A brief history

Jodo has an interesting history, it was developed by Muso Gonnosuke about 400 or so years ago. The story goes that Muso Gonnosuke challenged the famous swordsman Miyamoto Mushasi to a duel (with wooden swords) and was defeated, but as was rare in those days (and even rarer for Mushasi) Gonnosuke was allowed to live after his defeat.

Gonnosuke retreated to a Shinto shrine and focussed his efforts on meditation and practice with the Jo (staff). After much practice and trial he developed a style of fighting that merged spear-fighting and swordsmanship (Kenjutsu), he named this combat form Shindo-Muso ryu and, when he was ready, Gonnosuke challenged Mushasi again.

This encounter went is Gonnosuke’s favour. He was able to defeat Mushasi’s Nito-ryu, two sword technique with blocks and penetrating strikes and at the end of the encounter he repaid his debt to Mushasi by letting him live.

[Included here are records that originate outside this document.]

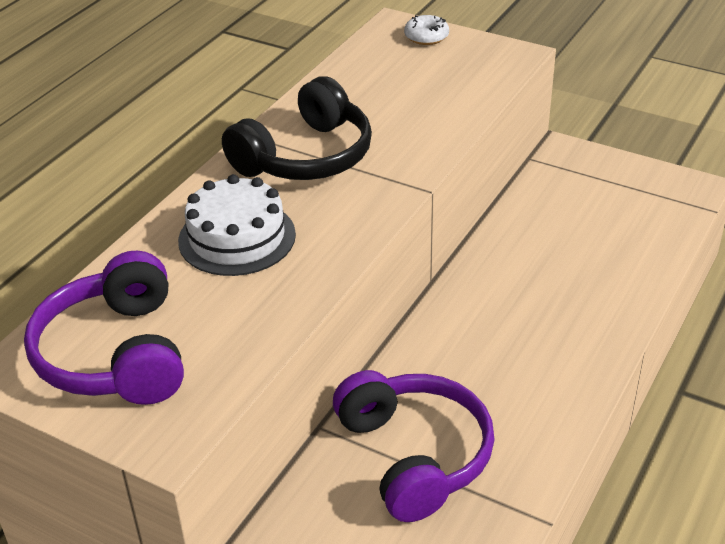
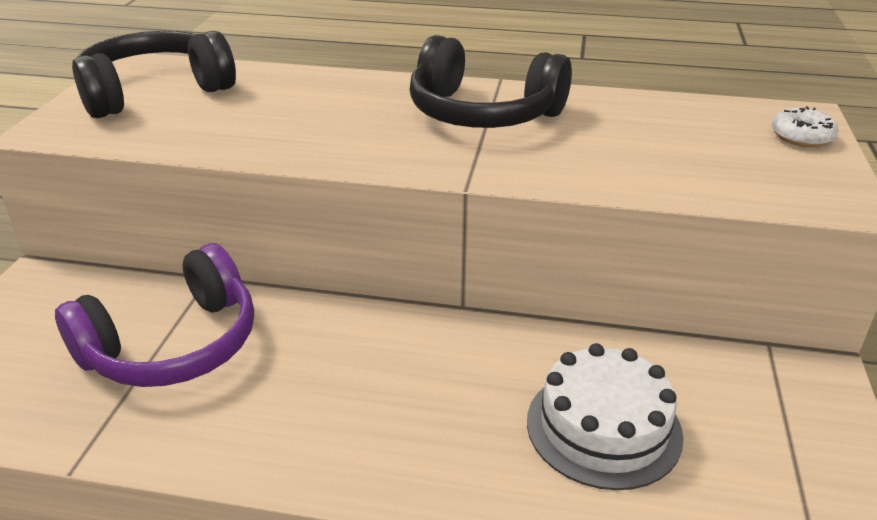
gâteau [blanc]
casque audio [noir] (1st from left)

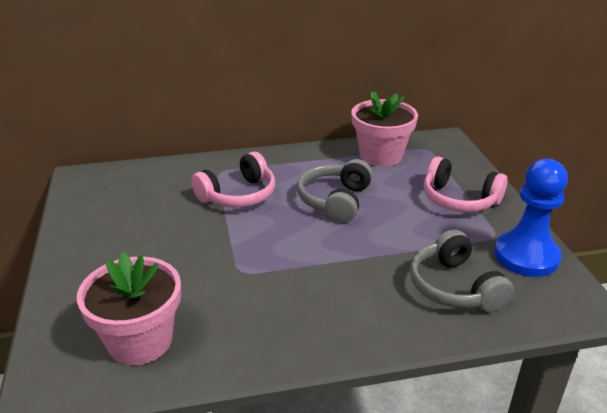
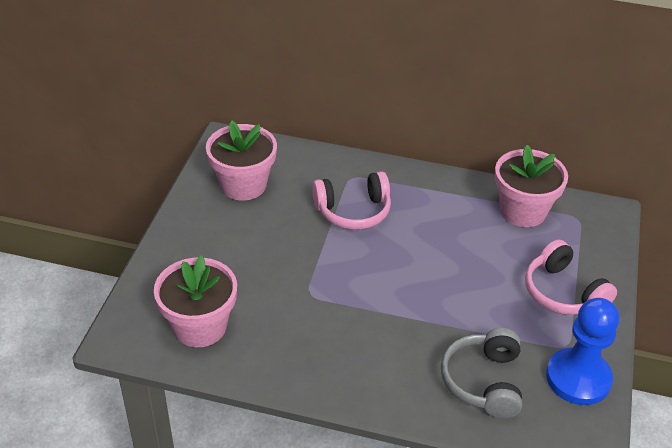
casque audio [gris] (1st from left in the first image)
pot de fleurs [rose] (2nd from left)

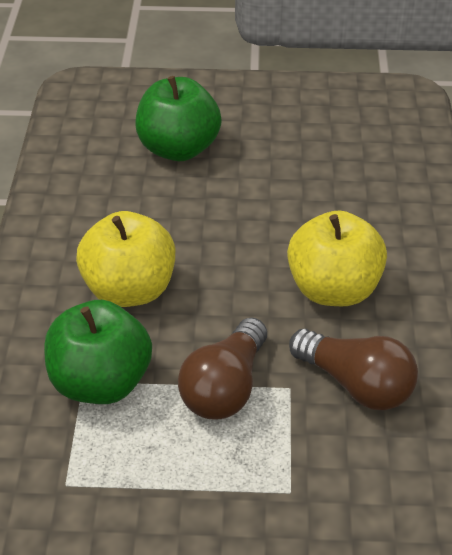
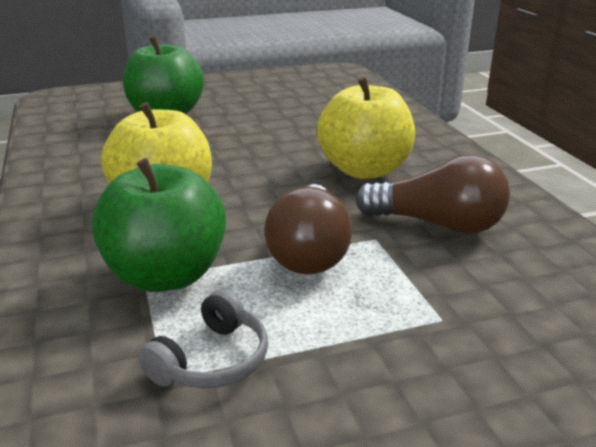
casque audio [gris]

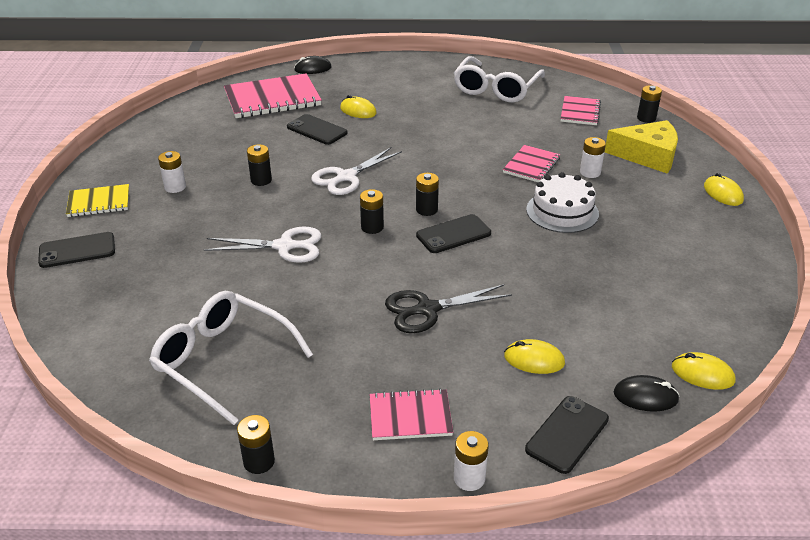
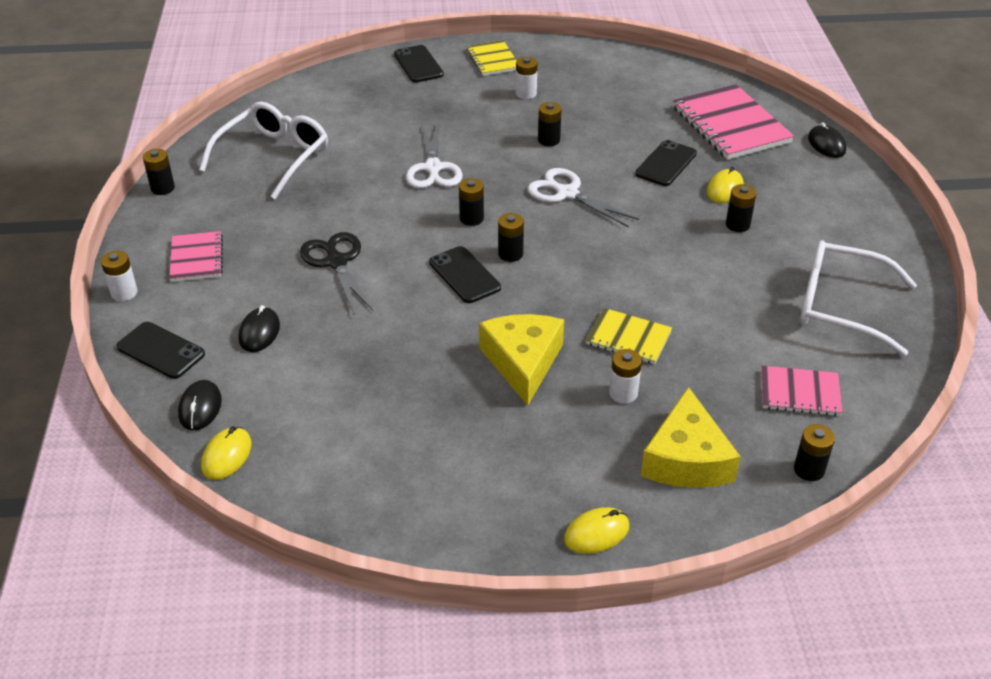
carnet [jaune] (2nd from left)
fromage [jaune] (1st from left)
souris [noir] (2nd from left)
pile [noir] (5th from left)

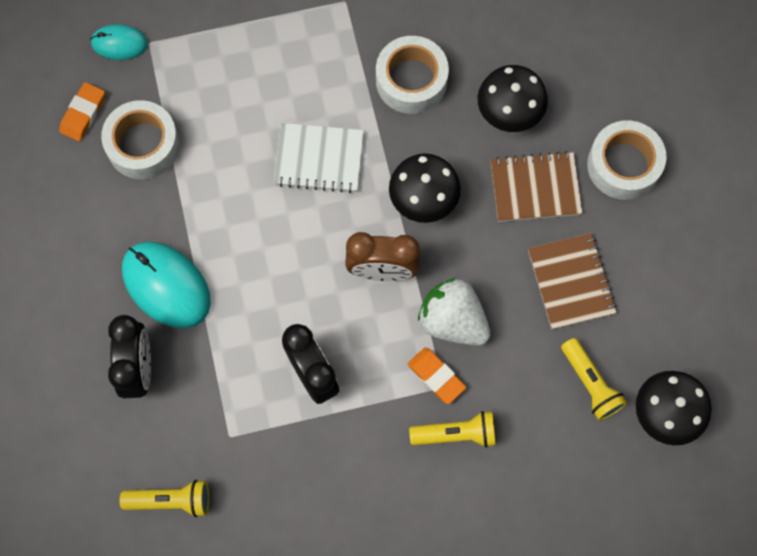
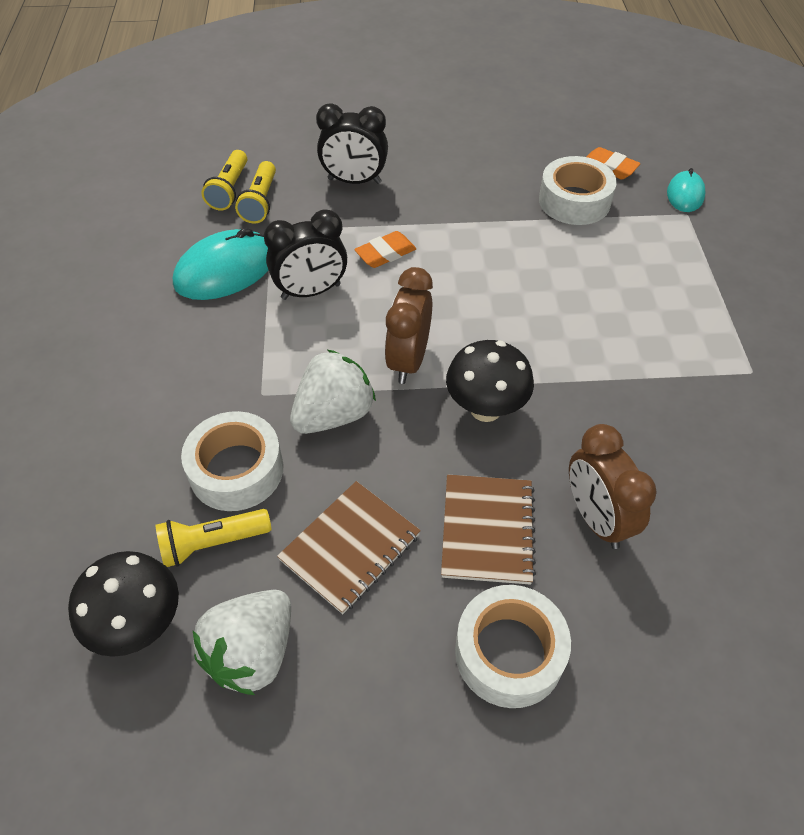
ruban adhésif [blanc] (1st from left)
réveil [marron] (2nd from left)
carnet [blanc]
carnet [marron] (1st from left)
souris [turquoise] (1st from left)
gomme [orange] (1st from left)
lampe de poche [jaune] (3rd from left)
fraise [blanc] (1st from left)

Gonnosuke is reported to have developed only twelve or so basic techniques of blocking and striking initially and this number of techniques was grown to number over seventy. These techniques form the basis for modern day Jodo.

Jodo today is practiced through paired kata with one person using a Jo (staff) and the other a bokken (bokuto, or wooden sword). The set moves of the kata give the practitioner and education in focus, range, balance and grace, Jodo is also quite a good workout when doing the advanced forms.